Stored data
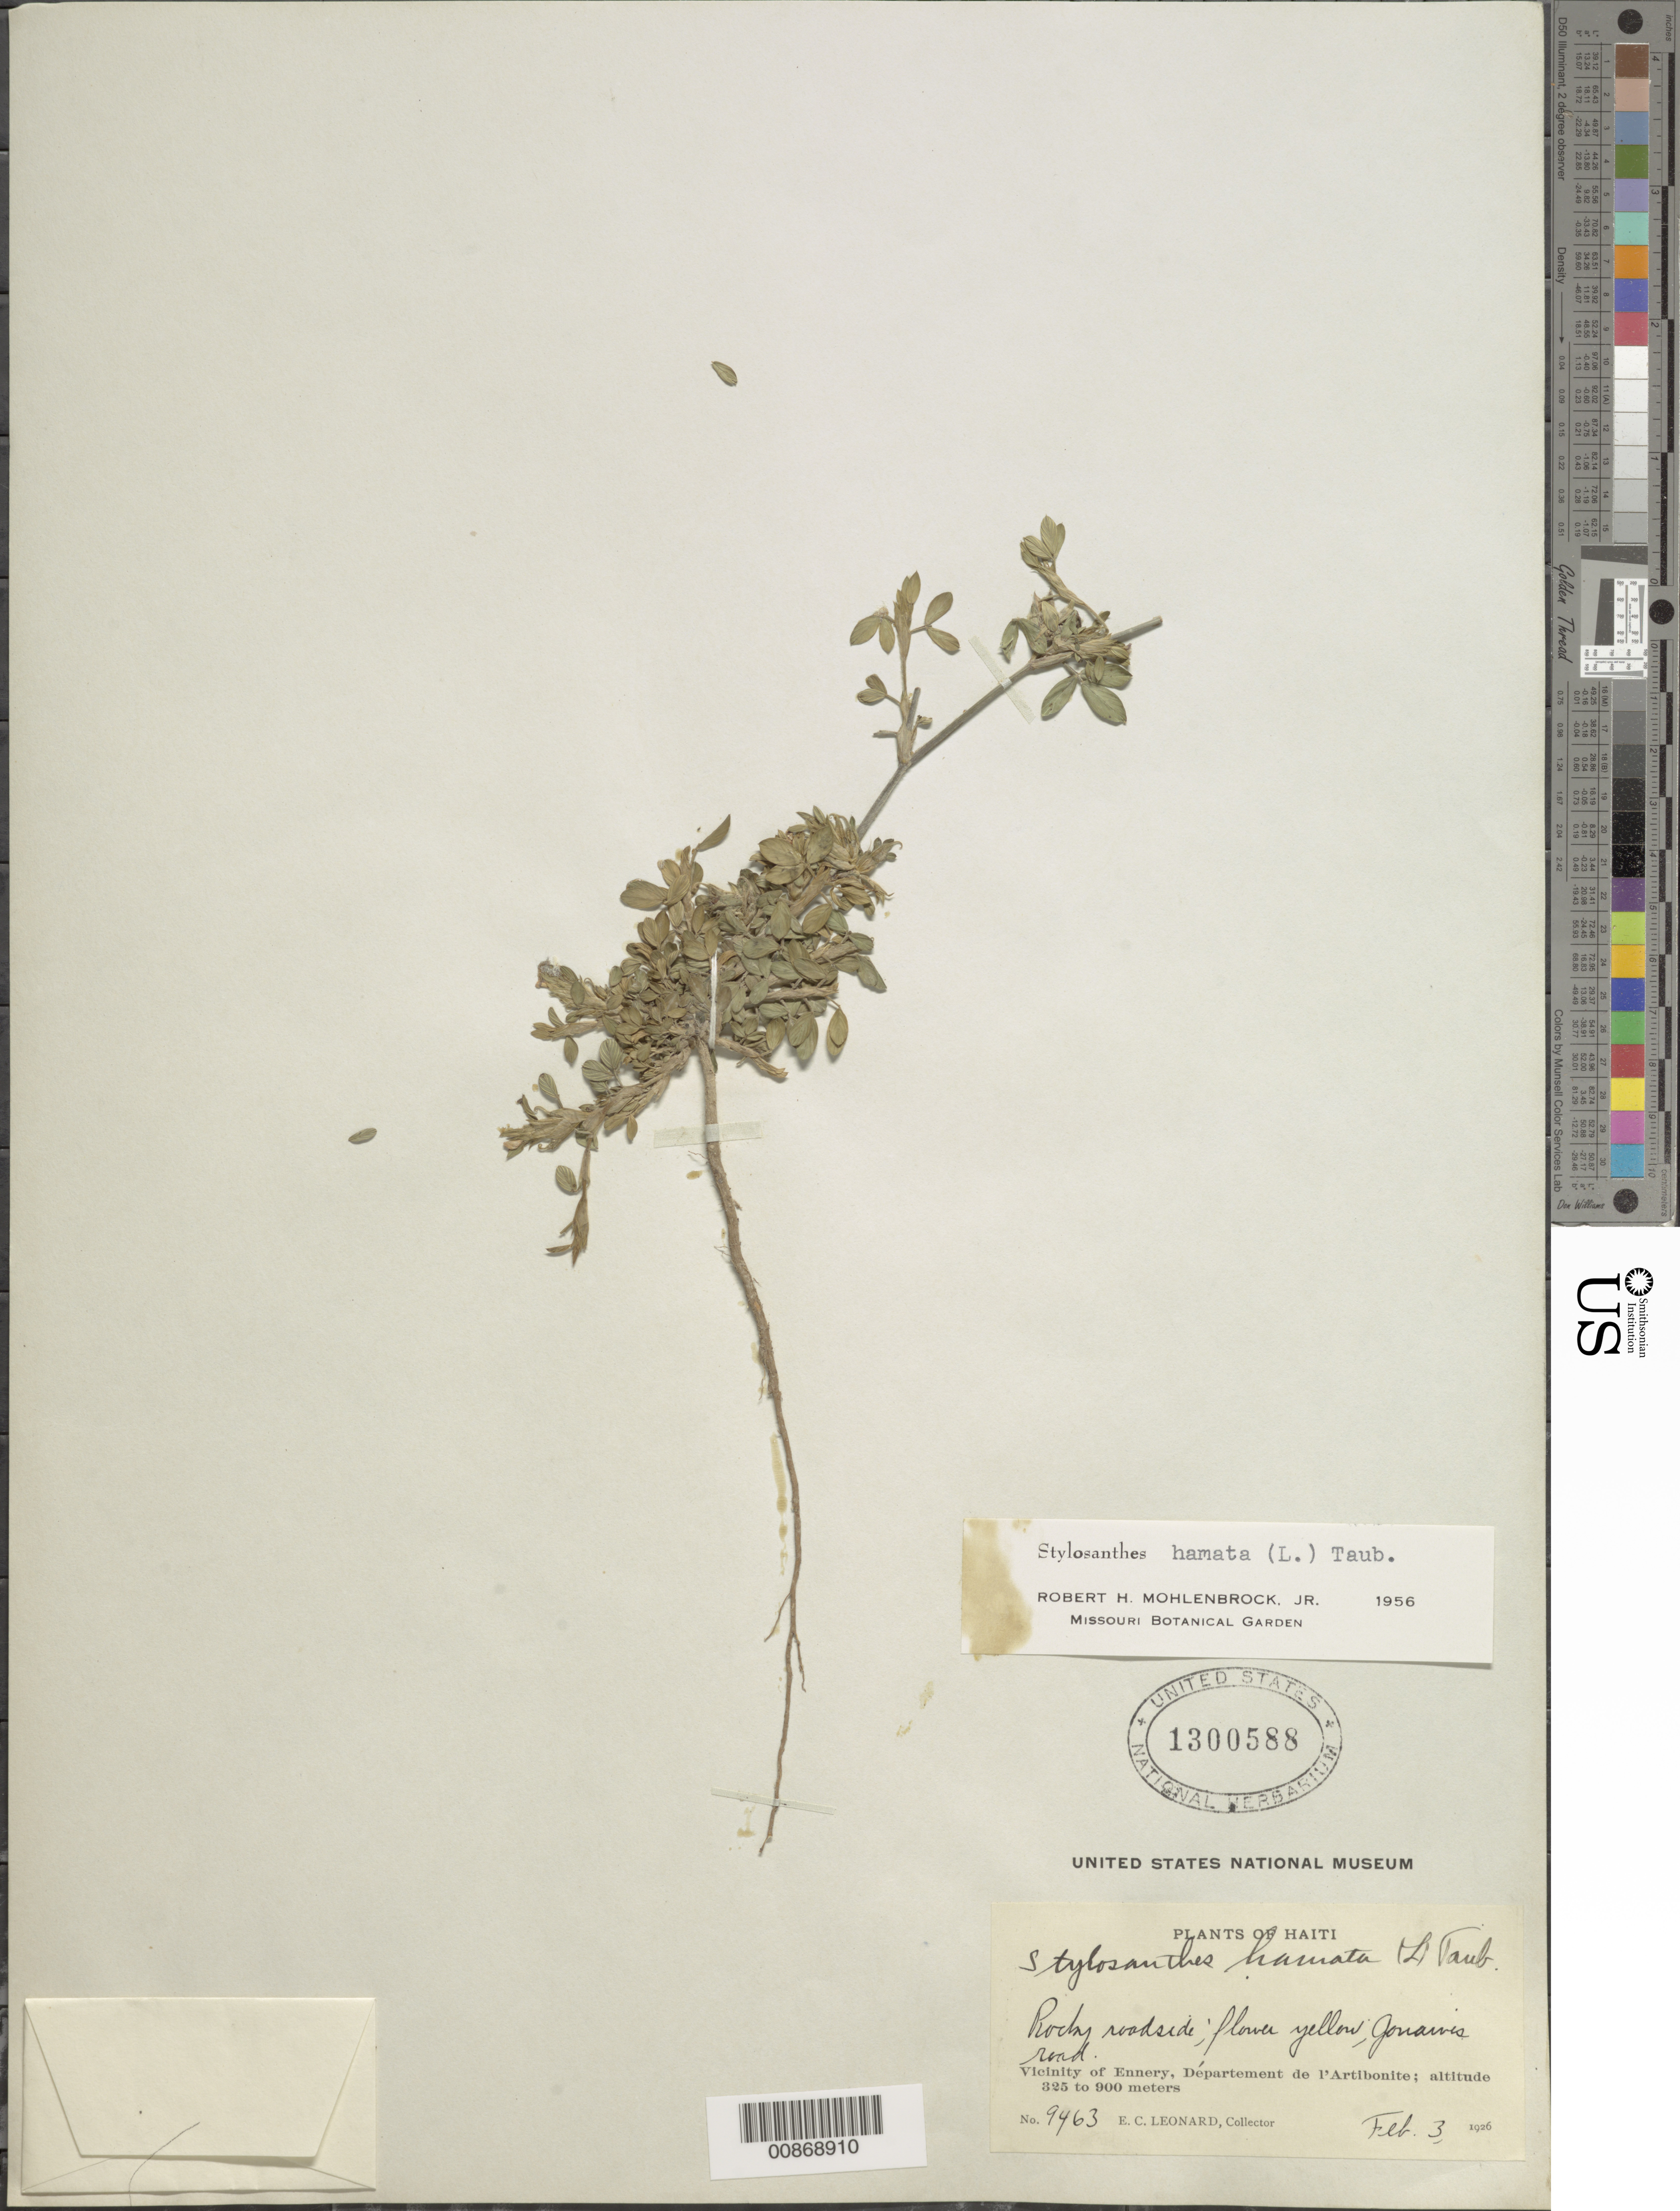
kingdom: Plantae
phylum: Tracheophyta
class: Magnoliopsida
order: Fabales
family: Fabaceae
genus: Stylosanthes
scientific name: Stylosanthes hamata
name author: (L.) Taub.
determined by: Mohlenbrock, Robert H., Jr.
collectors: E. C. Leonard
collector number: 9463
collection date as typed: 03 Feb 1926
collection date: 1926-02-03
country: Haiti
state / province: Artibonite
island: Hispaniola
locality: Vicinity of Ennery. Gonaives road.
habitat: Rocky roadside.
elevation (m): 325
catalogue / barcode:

What needs to be done — Convert the records into a numbered list, starting at the line that contains "order: Fabales" and continuing through the end of the records. Leave out blank lines.

Full response —
1. order: Fabales
2. family: Fabaceae
3. genus: Stylosanthes
4. scientific name: Stylosanthes hamata
5. name author: (L.) Taub.
6. determined by: Mohlenbrock, Robert H., Jr.
7. collectors: E. C. Leonard
8. collector number: 9463
9. collection date as typed: 03 Feb 1926
10. collection date: 1926-02-03
11. country: Haiti
12. state / province: Artibonite
13. island: Hispaniola
14. locality: Vicinity of Ennery. Gonaives road.
15. habitat: Rocky roadside.
16. elevation (m): 325
17. catalogue / barcode:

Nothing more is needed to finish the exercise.